**Goal of the exercise:**
Return, exactly and in full, the lines of the records below starting at the one with "với chế độ AI, xem theo cách bạn cảm" and ending at the one with "Pública de Traiguén, el", and no other lines.

[Stored data entries]
>>>

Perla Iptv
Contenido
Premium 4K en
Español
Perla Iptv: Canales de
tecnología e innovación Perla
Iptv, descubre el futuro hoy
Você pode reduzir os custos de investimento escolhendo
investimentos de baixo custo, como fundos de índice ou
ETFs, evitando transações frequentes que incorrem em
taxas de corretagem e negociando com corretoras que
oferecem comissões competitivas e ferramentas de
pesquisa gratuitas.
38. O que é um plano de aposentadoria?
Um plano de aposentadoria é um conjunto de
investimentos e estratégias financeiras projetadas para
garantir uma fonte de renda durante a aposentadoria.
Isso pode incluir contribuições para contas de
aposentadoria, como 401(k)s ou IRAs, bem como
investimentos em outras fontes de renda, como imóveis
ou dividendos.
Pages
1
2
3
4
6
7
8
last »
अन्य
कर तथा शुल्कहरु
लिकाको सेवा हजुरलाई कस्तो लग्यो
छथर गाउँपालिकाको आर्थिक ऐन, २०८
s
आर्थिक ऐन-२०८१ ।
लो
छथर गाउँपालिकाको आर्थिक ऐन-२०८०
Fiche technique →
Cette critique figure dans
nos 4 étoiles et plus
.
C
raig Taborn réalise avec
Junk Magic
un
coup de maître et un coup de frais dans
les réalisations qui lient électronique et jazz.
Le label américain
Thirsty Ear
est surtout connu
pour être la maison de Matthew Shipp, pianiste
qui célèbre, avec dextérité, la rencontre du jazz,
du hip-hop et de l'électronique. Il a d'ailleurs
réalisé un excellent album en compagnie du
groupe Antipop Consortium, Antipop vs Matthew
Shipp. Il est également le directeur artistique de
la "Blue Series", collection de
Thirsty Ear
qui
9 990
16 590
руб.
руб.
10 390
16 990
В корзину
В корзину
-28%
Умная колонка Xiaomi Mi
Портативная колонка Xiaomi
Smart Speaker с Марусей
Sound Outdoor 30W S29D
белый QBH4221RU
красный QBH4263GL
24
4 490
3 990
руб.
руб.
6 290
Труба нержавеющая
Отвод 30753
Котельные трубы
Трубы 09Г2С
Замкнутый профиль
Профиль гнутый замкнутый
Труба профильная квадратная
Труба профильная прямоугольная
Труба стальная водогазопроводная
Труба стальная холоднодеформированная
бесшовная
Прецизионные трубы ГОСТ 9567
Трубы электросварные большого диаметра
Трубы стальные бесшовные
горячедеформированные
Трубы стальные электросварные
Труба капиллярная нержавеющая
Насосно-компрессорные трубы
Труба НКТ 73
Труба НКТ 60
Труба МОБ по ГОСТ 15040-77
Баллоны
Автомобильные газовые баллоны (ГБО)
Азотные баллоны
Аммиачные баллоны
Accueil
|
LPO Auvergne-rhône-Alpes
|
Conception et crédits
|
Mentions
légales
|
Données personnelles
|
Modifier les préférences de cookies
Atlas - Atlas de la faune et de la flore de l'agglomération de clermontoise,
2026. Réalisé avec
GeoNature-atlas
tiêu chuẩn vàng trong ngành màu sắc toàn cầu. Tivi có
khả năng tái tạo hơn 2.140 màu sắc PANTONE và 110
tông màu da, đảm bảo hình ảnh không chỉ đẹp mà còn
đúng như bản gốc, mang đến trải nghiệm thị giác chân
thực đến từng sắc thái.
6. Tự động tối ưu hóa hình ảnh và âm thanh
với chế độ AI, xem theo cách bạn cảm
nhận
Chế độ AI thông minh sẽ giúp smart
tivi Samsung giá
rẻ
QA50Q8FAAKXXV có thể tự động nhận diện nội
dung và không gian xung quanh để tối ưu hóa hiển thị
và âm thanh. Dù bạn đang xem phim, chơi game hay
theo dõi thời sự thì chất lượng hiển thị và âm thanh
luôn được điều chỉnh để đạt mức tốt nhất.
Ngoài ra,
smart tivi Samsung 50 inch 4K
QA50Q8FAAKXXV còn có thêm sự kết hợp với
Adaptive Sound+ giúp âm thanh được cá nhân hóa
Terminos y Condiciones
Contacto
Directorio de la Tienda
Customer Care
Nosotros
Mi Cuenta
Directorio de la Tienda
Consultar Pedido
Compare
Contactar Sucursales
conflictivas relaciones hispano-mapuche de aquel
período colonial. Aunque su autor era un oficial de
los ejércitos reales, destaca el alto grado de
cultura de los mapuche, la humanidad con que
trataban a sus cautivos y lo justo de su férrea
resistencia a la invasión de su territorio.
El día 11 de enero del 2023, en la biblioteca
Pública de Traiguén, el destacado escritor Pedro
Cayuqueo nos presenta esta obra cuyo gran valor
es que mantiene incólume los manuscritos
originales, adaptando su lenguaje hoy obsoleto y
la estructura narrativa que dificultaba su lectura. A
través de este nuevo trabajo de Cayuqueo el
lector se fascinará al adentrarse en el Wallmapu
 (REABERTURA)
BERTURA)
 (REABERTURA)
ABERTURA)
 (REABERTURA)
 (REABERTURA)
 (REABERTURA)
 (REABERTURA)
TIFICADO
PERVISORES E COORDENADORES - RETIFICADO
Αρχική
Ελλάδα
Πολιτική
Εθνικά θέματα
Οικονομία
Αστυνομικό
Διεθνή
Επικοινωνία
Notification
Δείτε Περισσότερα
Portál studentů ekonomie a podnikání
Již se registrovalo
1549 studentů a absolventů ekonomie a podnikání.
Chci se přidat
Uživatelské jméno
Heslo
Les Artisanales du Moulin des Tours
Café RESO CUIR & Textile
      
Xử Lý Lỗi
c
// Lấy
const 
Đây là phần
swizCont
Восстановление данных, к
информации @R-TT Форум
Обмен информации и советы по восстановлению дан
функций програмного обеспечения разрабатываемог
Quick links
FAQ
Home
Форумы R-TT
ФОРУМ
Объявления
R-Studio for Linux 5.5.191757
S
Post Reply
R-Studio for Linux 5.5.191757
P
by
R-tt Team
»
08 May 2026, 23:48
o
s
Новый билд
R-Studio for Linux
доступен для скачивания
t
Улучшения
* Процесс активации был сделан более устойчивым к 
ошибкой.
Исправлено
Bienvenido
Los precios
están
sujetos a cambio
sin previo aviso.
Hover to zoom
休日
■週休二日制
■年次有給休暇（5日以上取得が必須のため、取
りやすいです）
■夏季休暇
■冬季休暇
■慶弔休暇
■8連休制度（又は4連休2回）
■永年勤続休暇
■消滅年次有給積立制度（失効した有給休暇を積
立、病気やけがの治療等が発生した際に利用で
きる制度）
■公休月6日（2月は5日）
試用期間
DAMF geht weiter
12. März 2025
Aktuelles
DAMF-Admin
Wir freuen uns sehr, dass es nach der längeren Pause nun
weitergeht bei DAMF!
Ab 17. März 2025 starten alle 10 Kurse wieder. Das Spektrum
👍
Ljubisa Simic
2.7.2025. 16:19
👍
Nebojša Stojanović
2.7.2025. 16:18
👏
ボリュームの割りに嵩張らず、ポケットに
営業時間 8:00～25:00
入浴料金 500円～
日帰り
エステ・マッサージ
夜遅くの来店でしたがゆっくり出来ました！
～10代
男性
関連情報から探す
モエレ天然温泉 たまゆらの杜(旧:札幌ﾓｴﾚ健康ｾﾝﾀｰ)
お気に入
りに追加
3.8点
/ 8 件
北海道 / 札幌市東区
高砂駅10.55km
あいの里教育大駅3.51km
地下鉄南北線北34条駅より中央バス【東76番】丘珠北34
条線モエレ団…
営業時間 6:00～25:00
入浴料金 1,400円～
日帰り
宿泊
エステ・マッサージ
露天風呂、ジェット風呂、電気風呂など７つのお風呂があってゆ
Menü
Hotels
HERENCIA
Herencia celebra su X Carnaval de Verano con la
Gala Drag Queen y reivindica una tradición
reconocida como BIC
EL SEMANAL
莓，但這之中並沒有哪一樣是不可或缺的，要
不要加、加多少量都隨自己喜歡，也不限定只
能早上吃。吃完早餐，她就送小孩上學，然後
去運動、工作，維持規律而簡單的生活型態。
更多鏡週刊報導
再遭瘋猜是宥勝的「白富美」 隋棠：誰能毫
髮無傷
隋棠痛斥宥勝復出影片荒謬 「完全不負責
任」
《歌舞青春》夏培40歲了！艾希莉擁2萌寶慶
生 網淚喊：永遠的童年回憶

<<<

**Result of this exercise:**
với chế độ AI, xem theo cách bạn cảm
nhận
Chế độ AI thông minh sẽ giúp smart
tivi Samsung giá
rẻ
QA50Q8FAAKXXV có thể tự động nhận diện nội
dung và không gian xung quanh để tối ưu hóa hiển thị
và âm thanh. Dù bạn đang xem phim, chơi game hay
theo dõi thời sự thì chất lượng hiển thị và âm thanh
luôn được điều chỉnh để đạt mức tốt nhất.
Ngoài ra,
smart tivi Samsung 50 inch 4K
QA50Q8FAAKXXV còn có thêm sự kết hợp với
Adaptive Sound+ giúp âm thanh được cá nhân hóa
Terminos y Condiciones
Contacto
Directorio de la Tienda
Customer Care
Nosotros
Mi Cuenta
Directorio de la Tienda
Consultar Pedido
Compare
Contactar Sucursales
conflictivas relaciones hispano-mapuche de aquel
período colonial. Aunque su autor era un oficial de
los ejércitos reales, destaca el alto grado de
cultura de los mapuche, la humanidad con que
trataban a sus cautivos y lo justo de su férrea
resistencia a la invasión de su territorio.
El día 11 de enero del 2023, en la biblioteca
Pública de Traiguén, el destacado escritor Pedro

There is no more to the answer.